- **Data rows**
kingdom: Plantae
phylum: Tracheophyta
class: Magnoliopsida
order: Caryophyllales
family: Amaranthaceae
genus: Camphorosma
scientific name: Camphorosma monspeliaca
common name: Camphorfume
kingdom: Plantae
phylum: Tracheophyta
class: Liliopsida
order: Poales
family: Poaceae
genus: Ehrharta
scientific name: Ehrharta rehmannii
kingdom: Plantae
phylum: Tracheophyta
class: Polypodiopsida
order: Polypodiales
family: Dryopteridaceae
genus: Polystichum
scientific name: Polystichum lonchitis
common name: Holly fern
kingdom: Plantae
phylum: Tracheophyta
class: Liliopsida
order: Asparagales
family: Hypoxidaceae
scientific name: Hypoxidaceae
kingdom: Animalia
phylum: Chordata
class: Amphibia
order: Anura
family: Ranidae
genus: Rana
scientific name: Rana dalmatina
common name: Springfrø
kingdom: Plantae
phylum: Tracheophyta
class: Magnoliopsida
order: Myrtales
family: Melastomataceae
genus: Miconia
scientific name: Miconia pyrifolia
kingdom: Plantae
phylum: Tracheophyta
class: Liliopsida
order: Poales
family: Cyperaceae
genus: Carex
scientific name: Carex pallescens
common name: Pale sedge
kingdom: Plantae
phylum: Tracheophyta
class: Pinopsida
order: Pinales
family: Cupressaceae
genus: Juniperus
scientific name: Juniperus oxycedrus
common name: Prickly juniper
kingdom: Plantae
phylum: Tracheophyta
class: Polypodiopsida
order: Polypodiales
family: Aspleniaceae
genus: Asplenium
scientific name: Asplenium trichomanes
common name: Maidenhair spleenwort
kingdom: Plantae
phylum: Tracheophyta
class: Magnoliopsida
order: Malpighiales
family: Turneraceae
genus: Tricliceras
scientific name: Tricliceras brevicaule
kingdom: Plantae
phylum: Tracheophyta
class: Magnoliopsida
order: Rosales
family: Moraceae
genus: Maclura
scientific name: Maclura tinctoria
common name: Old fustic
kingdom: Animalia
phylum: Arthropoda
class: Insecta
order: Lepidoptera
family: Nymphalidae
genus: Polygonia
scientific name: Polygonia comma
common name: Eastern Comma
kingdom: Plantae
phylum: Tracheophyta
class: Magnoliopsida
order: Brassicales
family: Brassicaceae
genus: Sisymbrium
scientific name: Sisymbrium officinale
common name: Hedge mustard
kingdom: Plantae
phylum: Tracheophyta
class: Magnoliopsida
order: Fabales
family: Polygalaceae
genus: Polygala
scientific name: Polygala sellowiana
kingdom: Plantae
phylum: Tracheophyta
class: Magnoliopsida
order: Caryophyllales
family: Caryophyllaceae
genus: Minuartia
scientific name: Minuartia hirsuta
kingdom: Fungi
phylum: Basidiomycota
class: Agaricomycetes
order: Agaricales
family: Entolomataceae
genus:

- **Goal**
Write out every line above again word for word, from the first to the last.

- **Output for this task**
kingdom: Plantae
phylum: Tracheophyta
class: Magnoliopsida
order: Caryophyllales
family: Amaranthaceae
genus: Camphorosma
scientific name: Camphorosma monspeliaca
common name: Camphorfume
kingdom: Plantae
phylum: Tracheophyta
class: Liliopsida
order: Poales
family: Poaceae
genus: Ehrharta
scientific name: Ehrharta rehmannii
kingdom: Plantae
phylum: Tracheophyta
class: Polypodiopsida
order: Polypodiales
family: Dryopteridaceae
genus: Polystichum
scientific name: Polystichum lonchitis
common name: Holly fern
kingdom: Plantae
phylum: Tracheophyta
class: Liliopsida
order: Asparagales
family: Hypoxidaceae
scientific name: Hypoxidaceae
kingdom: Animalia
phylum: Chordata
class: Amphibia
order: Anura
family: Ranidae
genus: Rana
scientific name: Rana dalmatina
common name: Springfrø
kingdom: Plantae
phylum: Tracheophyta
class: Magnoliopsida
order: Myrtales
family: Melastomataceae
genus: Miconia
scientific name: Miconia pyrifolia
kingdom: Plantae
phylum: Tracheophyta
class: Liliopsida
order: Poales
family: Cyperaceae
genus: Carex
scientific name: Carex pallescens
common name: Pale sedge
kingdom: Plantae
phylum: Tracheophyta
class: Pinopsida
order: Pinales
family: Cupressaceae
genus: Juniperus
scientific name: Juniperus oxycedrus
common name: Prickly juniper
kingdom: Plantae
phylum: Tracheophyta
class: Polypodiopsida
order: Polypodiales
family: Aspleniaceae
genus: Asplenium
scientific name: Asplenium trichomanes
common name: Maidenhair spleenwort
kingdom: Plantae
phylum: Tracheophyta
class: Magnoliopsida
order: Malpighiales
family: Turneraceae
genus: Tricliceras
scientific name: Tricliceras brevicaule
kingdom: Plantae
phylum: Tracheophyta
class: Magnoliopsida
order: Rosales
family: Moraceae
genus: Maclura
scientific name: Maclura tinctoria
common name: Old fustic
kingdom: Animalia
phylum: Arthropoda
class: Insecta
order: Lepidoptera
family: Nymphalidae
genus: Polygonia
scientific name: Polygonia comma
common name: Eastern Comma
kingdom: Plantae
phylum: Tracheophyta
class: Magnoliopsida
order: Brassicales
family: Brassicaceae
genus: Sisymbrium
scientific name: Sisymbrium officinale
common name: Hedge mustard
kingdom: Plantae
phylum: Tracheophyta
class: Magnoliopsida
order: Fabales
family: Polygalaceae
genus: Polygala
scientific name: Polygala sellowiana
kingdom: Plantae
phylum: Tracheophyta
class: Magnoliopsida
order: Caryophyllales
family: Caryophyllaceae
genus: Minuartia
scientific name: Minuartia hirsuta
kingdom: Fungi
phylum: Basidiomycota
class: Agaricomycetes
order: Agaricales
family: Entolomataceae
genus:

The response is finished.